Phillip Howell Rees (born 17 September 1944) is a British population geographer and demographer. He is currently Emeritus Professor of Population Geography at the University of Leeds.

==Biography==
Born in Wales, he was educated at St Catharine's College, Cambridge, where he graduated with a double first in Geography in 1966 (MA 1970). He went on to the University of Chicago where he gained an MA in Geography in 1968 and a Ph.D. in 1973 under the supervision of Brian Berry.

On 1 October 1970 Phil joined the School of Geography in the University of Leeds helping drive the new wave of quantitative geography in Britain with colleagues including Alan Wilson (who joined the department on the very same day). A prolific author of research papers and books on many aspects of human population problems, between 1992 and 2002 he was also co-ordinator of the ESRC/Jisc Census of Population Programme.

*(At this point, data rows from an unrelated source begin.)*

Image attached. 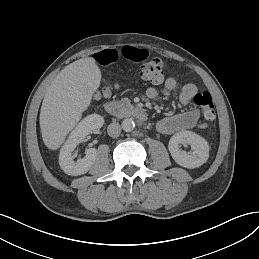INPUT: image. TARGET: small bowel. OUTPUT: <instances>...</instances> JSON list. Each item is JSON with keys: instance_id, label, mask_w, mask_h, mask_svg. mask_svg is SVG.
<instances>
[{"instance_id": "1", "label": "small bowel", "mask_w": 259, "mask_h": 259, "mask_svg": "<svg viewBox=\"0 0 259 259\" xmlns=\"http://www.w3.org/2000/svg\"><path fill=\"white\" fill-rule=\"evenodd\" d=\"M147 56L148 50L146 48L125 45L121 48L101 50L95 53L93 58L99 65L107 66L115 63L121 58L139 62L146 59ZM175 91H179V100L181 104L188 105L198 93V88L195 84L192 83L182 85L177 79L173 77L167 78L163 84L161 93L165 96H171ZM158 94L159 91L153 87L147 90V96L149 98H156ZM200 116L201 114L198 109H190L176 115H171L159 119L156 123V128L164 135H171L179 131L196 127H207V122H202L200 120Z\"/></svg>"}]
</instances>
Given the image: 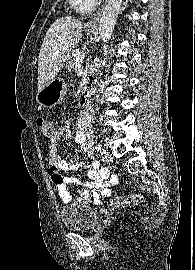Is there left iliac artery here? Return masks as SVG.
<instances>
[{"instance_id":"left-iliac-artery-1","label":"left iliac artery","mask_w":195,"mask_h":270,"mask_svg":"<svg viewBox=\"0 0 195 270\" xmlns=\"http://www.w3.org/2000/svg\"><path fill=\"white\" fill-rule=\"evenodd\" d=\"M96 149H97L98 152H100V153L102 152V148H101L100 145H98V146L96 147Z\"/></svg>"}]
</instances>
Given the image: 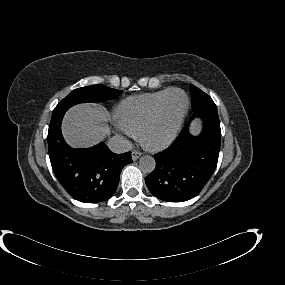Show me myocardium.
<instances>
[{"label":"myocardium","instance_id":"myocardium-1","mask_svg":"<svg viewBox=\"0 0 285 285\" xmlns=\"http://www.w3.org/2000/svg\"><path fill=\"white\" fill-rule=\"evenodd\" d=\"M173 92H180L184 95L185 100H186L185 108H184L181 116L179 117L173 132L171 133V135L169 137H167L161 141H158V142H149L147 140V134L160 121V119L164 113L167 100ZM189 106H190V101H189V97H188L187 93L180 88H171L164 95V97L162 98V100L158 104V106H157L155 112L153 113V115L151 116V118L146 122V124L141 129V131L139 133V139H140L141 143L150 149H160V148H164V147L170 145L177 138V136L181 130V127H182V125L186 119V116L189 112Z\"/></svg>","mask_w":285,"mask_h":285}]
</instances>
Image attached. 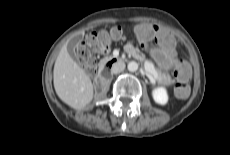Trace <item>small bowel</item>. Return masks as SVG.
<instances>
[{
	"mask_svg": "<svg viewBox=\"0 0 230 155\" xmlns=\"http://www.w3.org/2000/svg\"><path fill=\"white\" fill-rule=\"evenodd\" d=\"M134 35L139 38L142 46L148 47L155 43L162 50V56L166 60H173L177 56L175 36L169 29H162L158 22L137 23L134 26Z\"/></svg>",
	"mask_w": 230,
	"mask_h": 155,
	"instance_id": "obj_1",
	"label": "small bowel"
}]
</instances>
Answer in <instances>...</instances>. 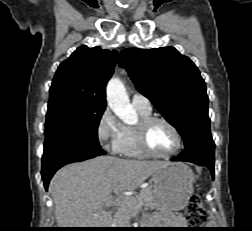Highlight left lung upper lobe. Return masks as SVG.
Masks as SVG:
<instances>
[{
    "label": "left lung upper lobe",
    "instance_id": "5c2ea615",
    "mask_svg": "<svg viewBox=\"0 0 252 231\" xmlns=\"http://www.w3.org/2000/svg\"><path fill=\"white\" fill-rule=\"evenodd\" d=\"M119 65L137 90L178 130L185 146L212 138L205 82L188 57L174 47L128 48L120 53Z\"/></svg>",
    "mask_w": 252,
    "mask_h": 231
}]
</instances>
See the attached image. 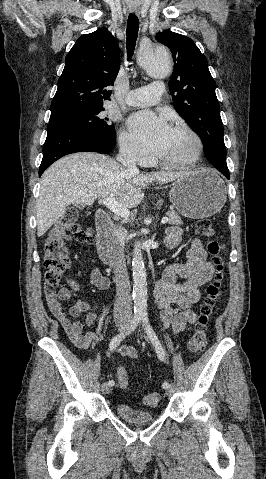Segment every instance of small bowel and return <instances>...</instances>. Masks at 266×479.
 Returning a JSON list of instances; mask_svg holds the SVG:
<instances>
[{"mask_svg": "<svg viewBox=\"0 0 266 479\" xmlns=\"http://www.w3.org/2000/svg\"><path fill=\"white\" fill-rule=\"evenodd\" d=\"M181 229L171 227L165 238L168 248H175L181 242ZM214 275V267L198 239L192 241L185 263L169 265L163 272L154 289L155 304L160 310L163 329L171 328L174 334H179L185 328L196 322V305L201 299L200 287L210 281ZM184 278L185 281H180ZM91 283L100 290L108 289L110 280L104 276L97 266L90 272ZM78 286L68 281V286L59 290L48 291L45 289V298L50 312L60 322L71 342L80 349H88L100 341V336L94 332H84V327H90L99 318L97 307L80 299L69 310L62 306V301L70 298L72 291H77ZM85 314L84 322L77 320ZM117 353L129 358H137L138 352L130 346L117 348Z\"/></svg>", "mask_w": 266, "mask_h": 479, "instance_id": "small-bowel-1", "label": "small bowel"}]
</instances>
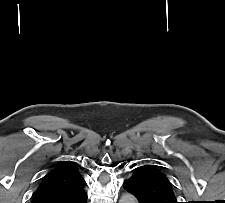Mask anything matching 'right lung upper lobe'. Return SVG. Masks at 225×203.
<instances>
[{"instance_id": "cb5924a9", "label": "right lung upper lobe", "mask_w": 225, "mask_h": 203, "mask_svg": "<svg viewBox=\"0 0 225 203\" xmlns=\"http://www.w3.org/2000/svg\"><path fill=\"white\" fill-rule=\"evenodd\" d=\"M85 186L86 182L76 167L61 165L43 178L32 203H70L86 193Z\"/></svg>"}]
</instances>
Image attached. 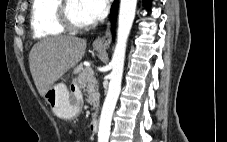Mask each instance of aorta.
I'll return each instance as SVG.
<instances>
[{
	"label": "aorta",
	"instance_id": "762f6f07",
	"mask_svg": "<svg viewBox=\"0 0 227 142\" xmlns=\"http://www.w3.org/2000/svg\"><path fill=\"white\" fill-rule=\"evenodd\" d=\"M137 0H121L117 42L111 60L112 71L99 123L98 142H108L112 115L120 94L127 39L135 18Z\"/></svg>",
	"mask_w": 227,
	"mask_h": 142
}]
</instances>
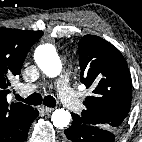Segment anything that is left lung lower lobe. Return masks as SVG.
<instances>
[{
    "label": "left lung lower lobe",
    "instance_id": "left-lung-lower-lobe-1",
    "mask_svg": "<svg viewBox=\"0 0 142 142\" xmlns=\"http://www.w3.org/2000/svg\"><path fill=\"white\" fill-rule=\"evenodd\" d=\"M72 125L65 130L67 142H114L116 132L98 126L82 124L72 113Z\"/></svg>",
    "mask_w": 142,
    "mask_h": 142
}]
</instances>
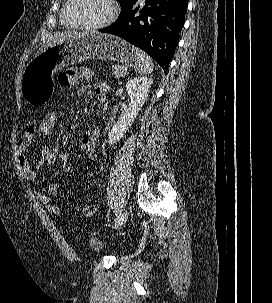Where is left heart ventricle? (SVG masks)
<instances>
[{
  "instance_id": "obj_1",
  "label": "left heart ventricle",
  "mask_w": 272,
  "mask_h": 303,
  "mask_svg": "<svg viewBox=\"0 0 272 303\" xmlns=\"http://www.w3.org/2000/svg\"><path fill=\"white\" fill-rule=\"evenodd\" d=\"M110 12L108 0H73L68 17L79 24H97L104 21Z\"/></svg>"
}]
</instances>
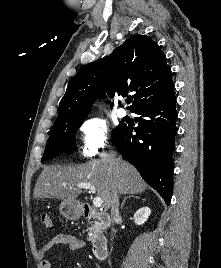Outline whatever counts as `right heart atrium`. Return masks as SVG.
<instances>
[{
    "label": "right heart atrium",
    "mask_w": 221,
    "mask_h": 268,
    "mask_svg": "<svg viewBox=\"0 0 221 268\" xmlns=\"http://www.w3.org/2000/svg\"><path fill=\"white\" fill-rule=\"evenodd\" d=\"M82 136V154L92 158L101 153L110 138V130L106 123L96 117L84 120L80 126Z\"/></svg>",
    "instance_id": "1"
}]
</instances>
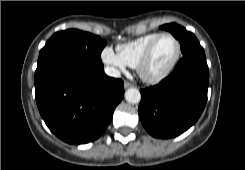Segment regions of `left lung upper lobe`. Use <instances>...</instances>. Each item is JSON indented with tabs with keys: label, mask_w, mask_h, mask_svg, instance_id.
Here are the masks:
<instances>
[{
	"label": "left lung upper lobe",
	"mask_w": 245,
	"mask_h": 170,
	"mask_svg": "<svg viewBox=\"0 0 245 170\" xmlns=\"http://www.w3.org/2000/svg\"><path fill=\"white\" fill-rule=\"evenodd\" d=\"M160 28L169 31L179 40L183 56H194L206 59L204 49L193 33L176 23L165 24L160 26Z\"/></svg>",
	"instance_id": "obj_1"
}]
</instances>
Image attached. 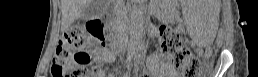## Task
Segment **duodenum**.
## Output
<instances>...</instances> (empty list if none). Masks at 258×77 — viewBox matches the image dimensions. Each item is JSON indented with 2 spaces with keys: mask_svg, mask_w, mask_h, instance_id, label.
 <instances>
[{
  "mask_svg": "<svg viewBox=\"0 0 258 77\" xmlns=\"http://www.w3.org/2000/svg\"><path fill=\"white\" fill-rule=\"evenodd\" d=\"M100 27H101V24L98 20H90L87 23V29L89 33H95L96 31H98ZM116 46H117V49L122 50V46L119 40L116 41Z\"/></svg>",
  "mask_w": 258,
  "mask_h": 77,
  "instance_id": "obj_1",
  "label": "duodenum"
}]
</instances>
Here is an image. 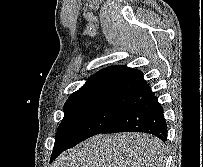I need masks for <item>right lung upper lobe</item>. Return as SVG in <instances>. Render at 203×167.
Returning a JSON list of instances; mask_svg holds the SVG:
<instances>
[{
    "mask_svg": "<svg viewBox=\"0 0 203 167\" xmlns=\"http://www.w3.org/2000/svg\"><path fill=\"white\" fill-rule=\"evenodd\" d=\"M153 94L141 71L127 66H110L92 75L66 103L78 100H105L132 106Z\"/></svg>",
    "mask_w": 203,
    "mask_h": 167,
    "instance_id": "cb5924a9",
    "label": "right lung upper lobe"
}]
</instances>
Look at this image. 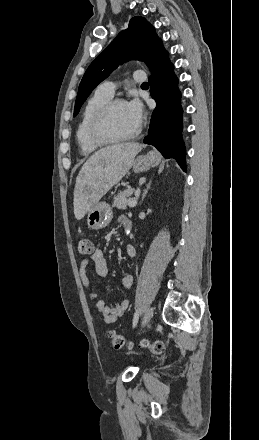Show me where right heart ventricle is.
Here are the masks:
<instances>
[{"instance_id":"obj_1","label":"right heart ventricle","mask_w":259,"mask_h":440,"mask_svg":"<svg viewBox=\"0 0 259 440\" xmlns=\"http://www.w3.org/2000/svg\"><path fill=\"white\" fill-rule=\"evenodd\" d=\"M111 98L112 96L96 90V92L87 100L86 104L84 105L76 129V141L83 154H91L103 146L90 140L88 136V126L95 112Z\"/></svg>"}]
</instances>
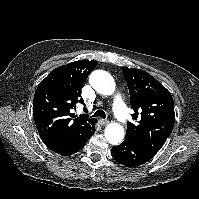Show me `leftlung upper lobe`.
I'll return each mask as SVG.
<instances>
[{"instance_id":"obj_1","label":"left lung upper lobe","mask_w":199,"mask_h":199,"mask_svg":"<svg viewBox=\"0 0 199 199\" xmlns=\"http://www.w3.org/2000/svg\"><path fill=\"white\" fill-rule=\"evenodd\" d=\"M122 72L135 111L132 117L138 118L136 125L129 123L126 138L156 154L174 126L173 98L160 82L145 71L122 67Z\"/></svg>"}]
</instances>
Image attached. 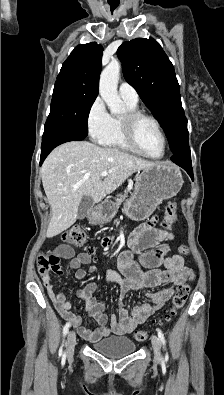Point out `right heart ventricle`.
I'll list each match as a JSON object with an SVG mask.
<instances>
[{
	"label": "right heart ventricle",
	"instance_id": "1",
	"mask_svg": "<svg viewBox=\"0 0 224 395\" xmlns=\"http://www.w3.org/2000/svg\"><path fill=\"white\" fill-rule=\"evenodd\" d=\"M128 111L137 110V104L124 101ZM99 142L107 147L120 149L127 152L137 153L131 148L124 138L121 124V117L112 116L109 130L99 140Z\"/></svg>",
	"mask_w": 224,
	"mask_h": 395
}]
</instances>
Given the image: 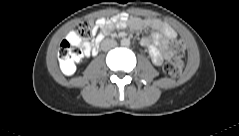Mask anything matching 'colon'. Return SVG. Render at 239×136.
Masks as SVG:
<instances>
[{
  "mask_svg": "<svg viewBox=\"0 0 239 136\" xmlns=\"http://www.w3.org/2000/svg\"><path fill=\"white\" fill-rule=\"evenodd\" d=\"M96 21L87 19L79 22L75 27V34L79 41L89 39L96 29ZM174 57L164 65V71L171 77H178L183 70L184 43L181 40L172 42ZM81 57V47L69 39L61 42L58 50L59 66L67 75L74 72L75 66Z\"/></svg>",
  "mask_w": 239,
  "mask_h": 136,
  "instance_id": "colon-1",
  "label": "colon"
}]
</instances>
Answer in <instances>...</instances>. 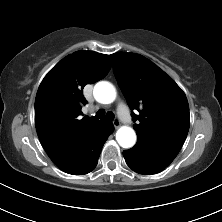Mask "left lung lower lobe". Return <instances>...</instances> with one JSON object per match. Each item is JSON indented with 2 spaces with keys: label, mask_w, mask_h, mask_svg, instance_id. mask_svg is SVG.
Instances as JSON below:
<instances>
[{
  "label": "left lung lower lobe",
  "mask_w": 222,
  "mask_h": 222,
  "mask_svg": "<svg viewBox=\"0 0 222 222\" xmlns=\"http://www.w3.org/2000/svg\"><path fill=\"white\" fill-rule=\"evenodd\" d=\"M123 156L128 166L140 174H156L167 167L131 149L123 151Z\"/></svg>",
  "instance_id": "obj_1"
}]
</instances>
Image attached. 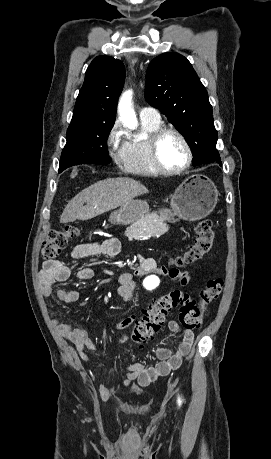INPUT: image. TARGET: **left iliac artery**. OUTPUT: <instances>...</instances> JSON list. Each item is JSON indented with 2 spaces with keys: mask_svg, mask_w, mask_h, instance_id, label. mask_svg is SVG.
I'll return each mask as SVG.
<instances>
[{
  "mask_svg": "<svg viewBox=\"0 0 271 459\" xmlns=\"http://www.w3.org/2000/svg\"><path fill=\"white\" fill-rule=\"evenodd\" d=\"M178 403H179V405L181 404V400H180V398H178Z\"/></svg>",
  "mask_w": 271,
  "mask_h": 459,
  "instance_id": "obj_1",
  "label": "left iliac artery"
}]
</instances>
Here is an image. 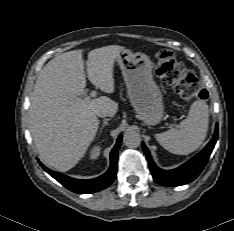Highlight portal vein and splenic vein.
Returning a JSON list of instances; mask_svg holds the SVG:
<instances>
[{"mask_svg":"<svg viewBox=\"0 0 234 231\" xmlns=\"http://www.w3.org/2000/svg\"><path fill=\"white\" fill-rule=\"evenodd\" d=\"M96 95H97V92H96L95 90L91 91L90 97H96ZM83 99L86 100V99H88V98L85 97V98H83ZM77 100L79 101V100H81V98H77Z\"/></svg>","mask_w":234,"mask_h":231,"instance_id":"portal-vein-and-splenic-vein-1","label":"portal vein and splenic vein"}]
</instances>
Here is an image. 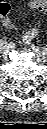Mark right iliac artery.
Instances as JSON below:
<instances>
[{"label": "right iliac artery", "mask_w": 47, "mask_h": 129, "mask_svg": "<svg viewBox=\"0 0 47 129\" xmlns=\"http://www.w3.org/2000/svg\"><path fill=\"white\" fill-rule=\"evenodd\" d=\"M6 44H7V42H6L5 40H3V39L0 40V46H1V45H6Z\"/></svg>", "instance_id": "right-iliac-artery-1"}]
</instances>
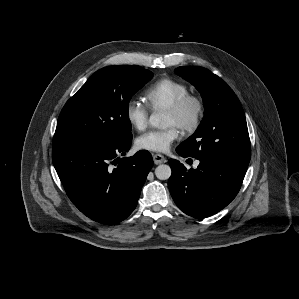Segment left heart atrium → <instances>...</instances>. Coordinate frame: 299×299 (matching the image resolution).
<instances>
[{
    "label": "left heart atrium",
    "mask_w": 299,
    "mask_h": 299,
    "mask_svg": "<svg viewBox=\"0 0 299 299\" xmlns=\"http://www.w3.org/2000/svg\"><path fill=\"white\" fill-rule=\"evenodd\" d=\"M179 137L178 129L172 125L164 130H152L136 139V147L141 150L164 152Z\"/></svg>",
    "instance_id": "left-heart-atrium-1"
}]
</instances>
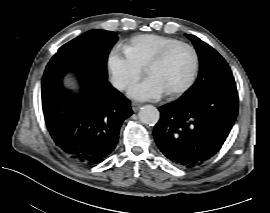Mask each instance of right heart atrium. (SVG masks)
<instances>
[{"label": "right heart atrium", "instance_id": "1", "mask_svg": "<svg viewBox=\"0 0 270 213\" xmlns=\"http://www.w3.org/2000/svg\"><path fill=\"white\" fill-rule=\"evenodd\" d=\"M108 66L115 85L122 90L131 87L144 73V67L133 62L126 52L120 55L113 51L109 56Z\"/></svg>", "mask_w": 270, "mask_h": 213}]
</instances>
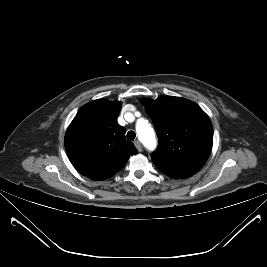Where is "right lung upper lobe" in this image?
<instances>
[{
	"label": "right lung upper lobe",
	"instance_id": "obj_1",
	"mask_svg": "<svg viewBox=\"0 0 267 267\" xmlns=\"http://www.w3.org/2000/svg\"><path fill=\"white\" fill-rule=\"evenodd\" d=\"M121 102L95 100L82 106L65 135V149L74 167L93 180H105L120 171L137 153L117 122Z\"/></svg>",
	"mask_w": 267,
	"mask_h": 267
}]
</instances>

Retiring from teaching in 2009, Phil's contribution to geography was marked with a symposium celebrating the lasting international impact his work has had. Although retired from teaching he remains extremely active in research.

In 1996 he was awarded the Gill Memorial Award from the Royal Geographical Society, in 1998 was made a fellow of the British Academy, in 2004 appointed as a Commander of The Most Excellent Order of the British Empire and in 2009 he was awarded the Victoria Medal from the Royal Geographical Society.